YOUR GOAL:
Would you please give the entries again word for word, with no images in your copy?

EXERCISE INPUT:
↓↓↓

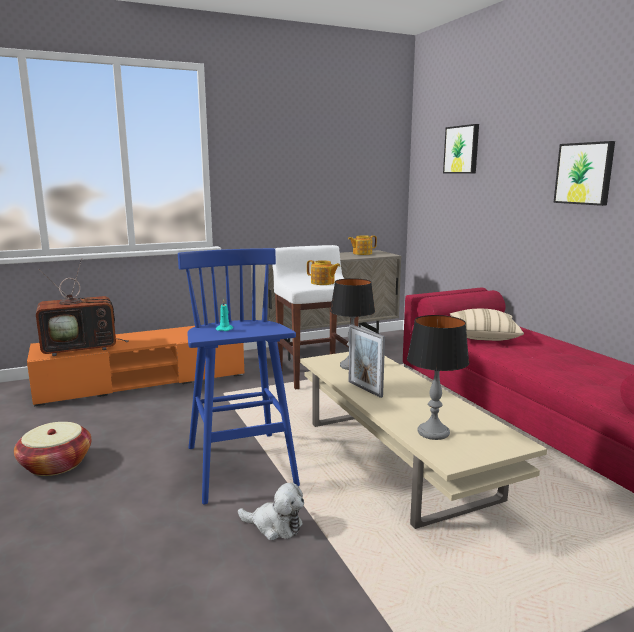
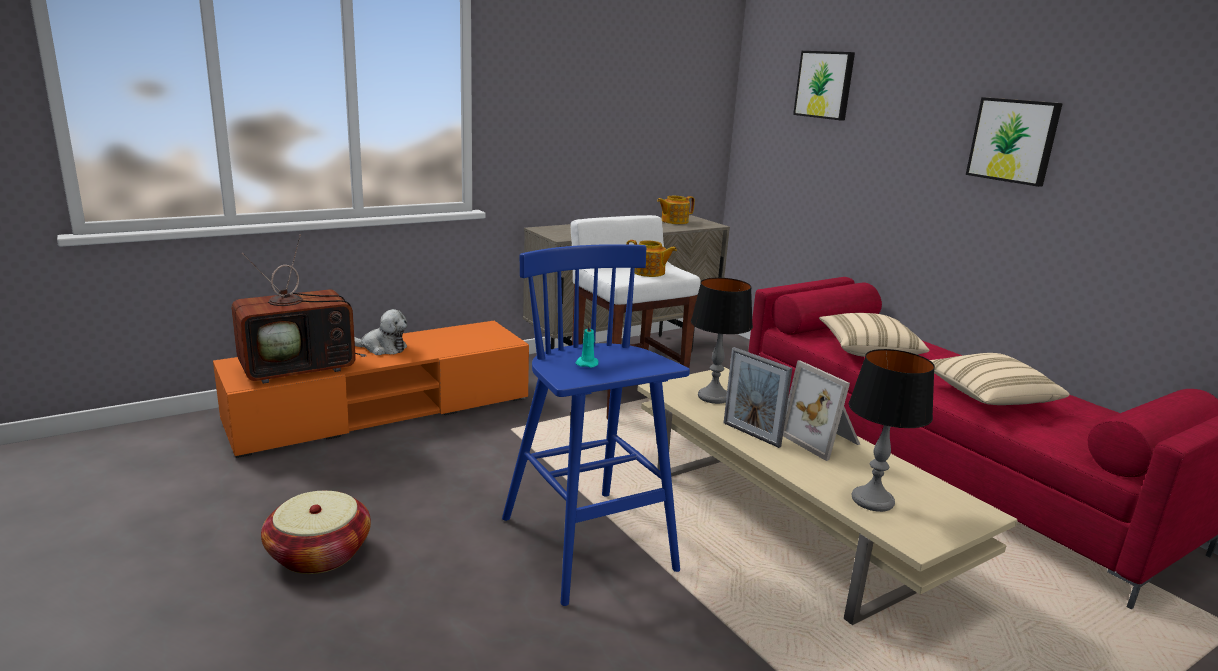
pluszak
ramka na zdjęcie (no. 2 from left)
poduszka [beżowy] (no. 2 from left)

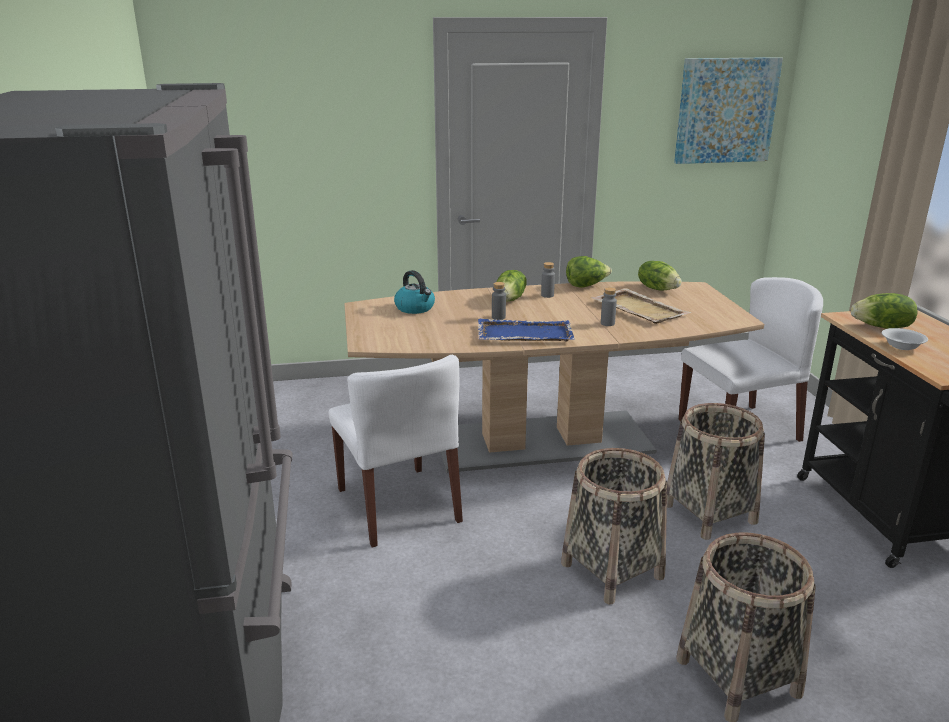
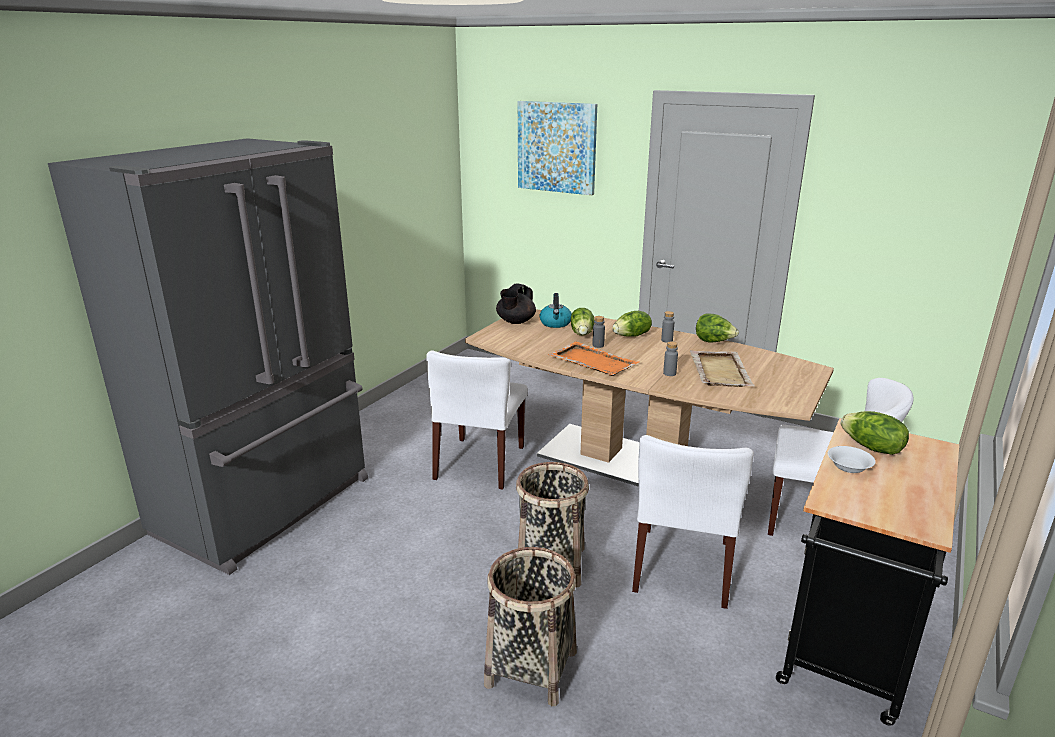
imbryk [czarny]
obraz
taca [pomarańczowy]
sałata (no. 1 from left)
krzesło [biały] (no. 2 from left)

↑↑↑

SOLUTION TO THIS EXERCISE:
pluszak
ramka na zdjęcie (no. 2 from left)
poduszka [beżowy] (no. 2 from left)

imbryk [czarny]
obraz
taca [pomarańczowy]
sałata (no. 1 from left)
krzesło [biały] (no. 2 from left)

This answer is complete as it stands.